[Chart quiz items]
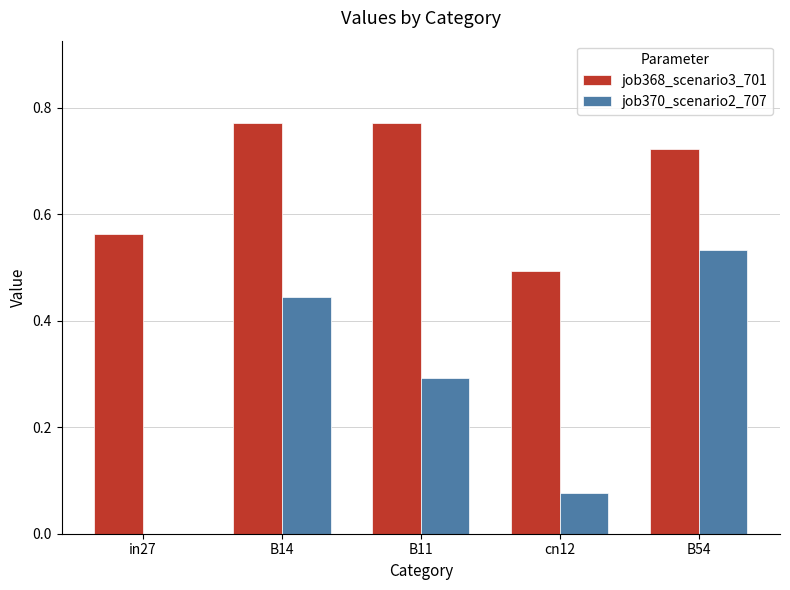

What is the difference between the job370_scenario2_707 values at cn12 and B11?

0.2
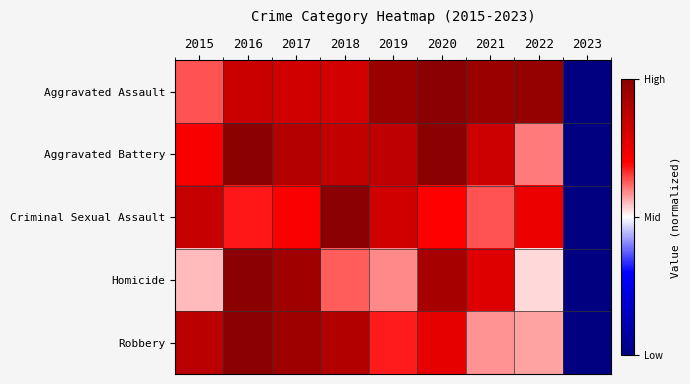

At which category is the sum across all series the highest?

2016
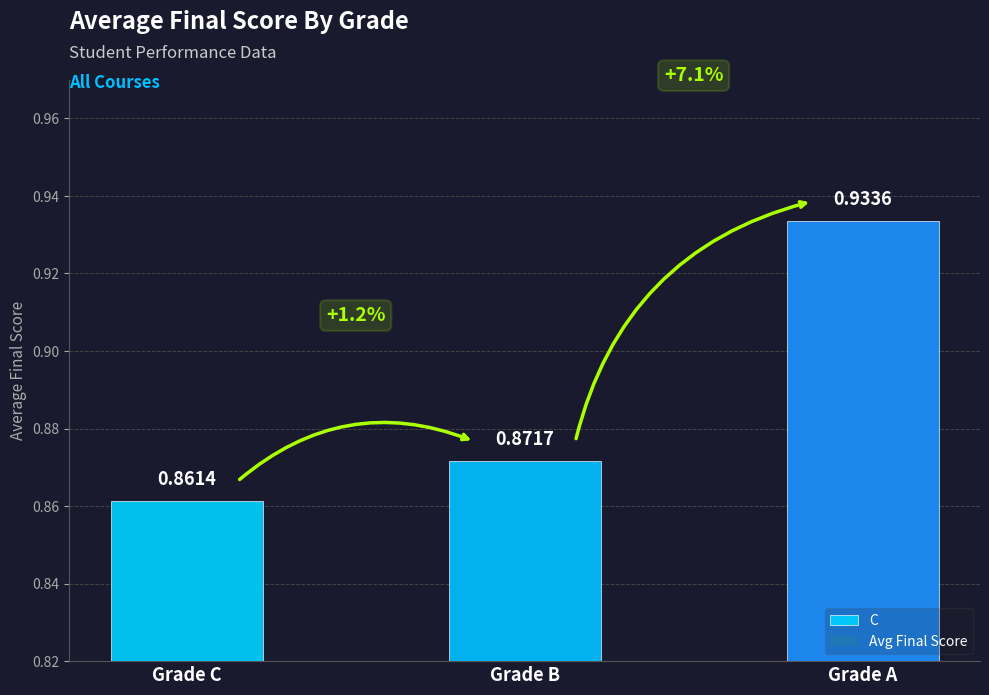

Count the number of data series in this chart.

1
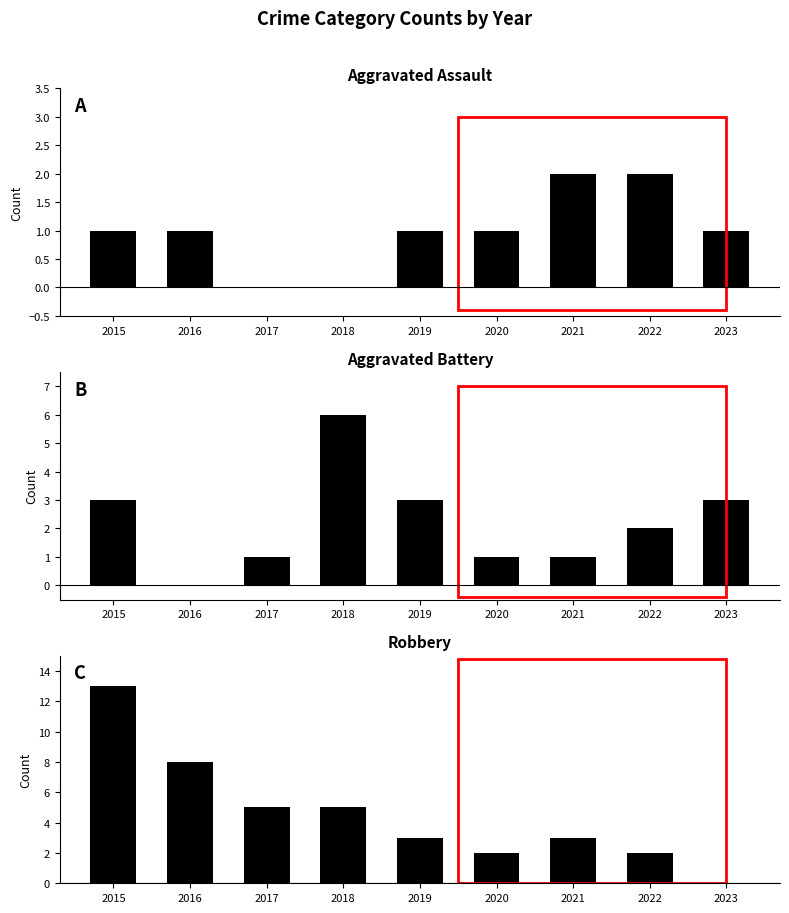

How many values in Aggravated Battery are above zero?

8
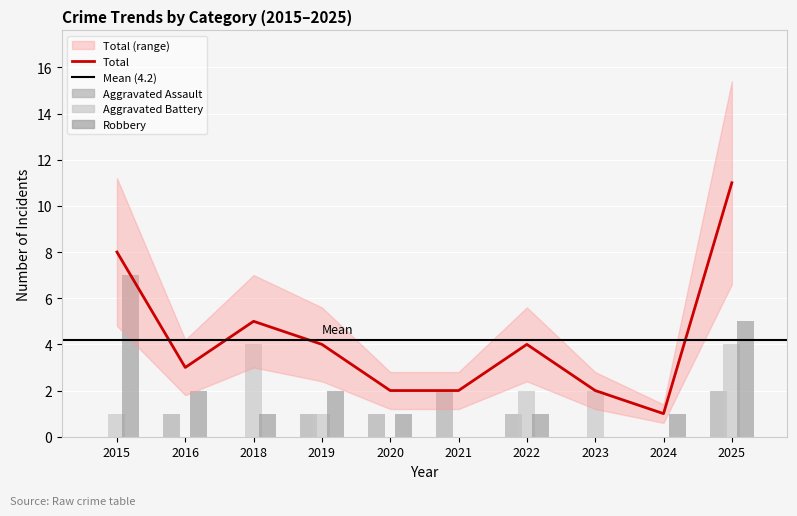

What is the average value of the Aggravated Assault series?

1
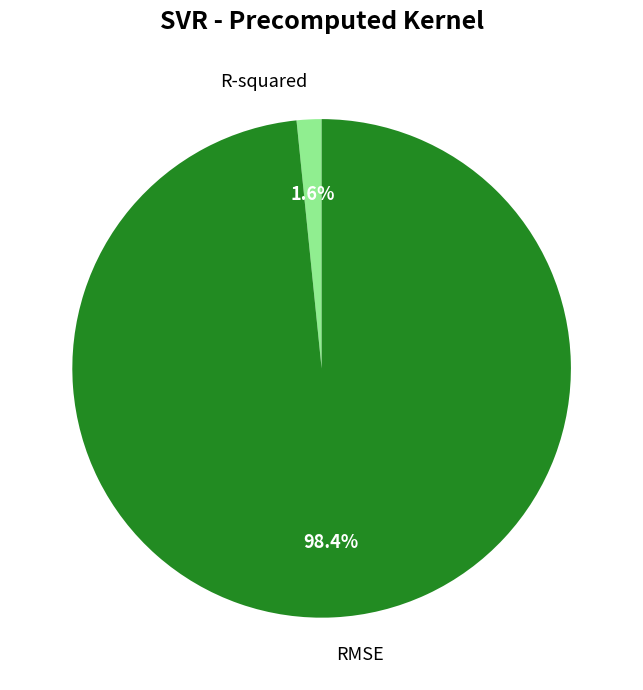

Is it true that RMSE is 87% of the pie?

False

• _What you will do_: Copy out the entries above word for word, leaving out the pictures.

• _Response to this task_:
What is the difference between the job370_scenario2_707 values at cn12 and B11?

0.2

At which category is the sum across all series the highest?

2016

Count the number of data series in this chart.

1

How many values in Aggravated Battery are above zero?

8

What is the average value of the Aggravated Assault series?

1

Is it true that RMSE is 87% of the pie?

False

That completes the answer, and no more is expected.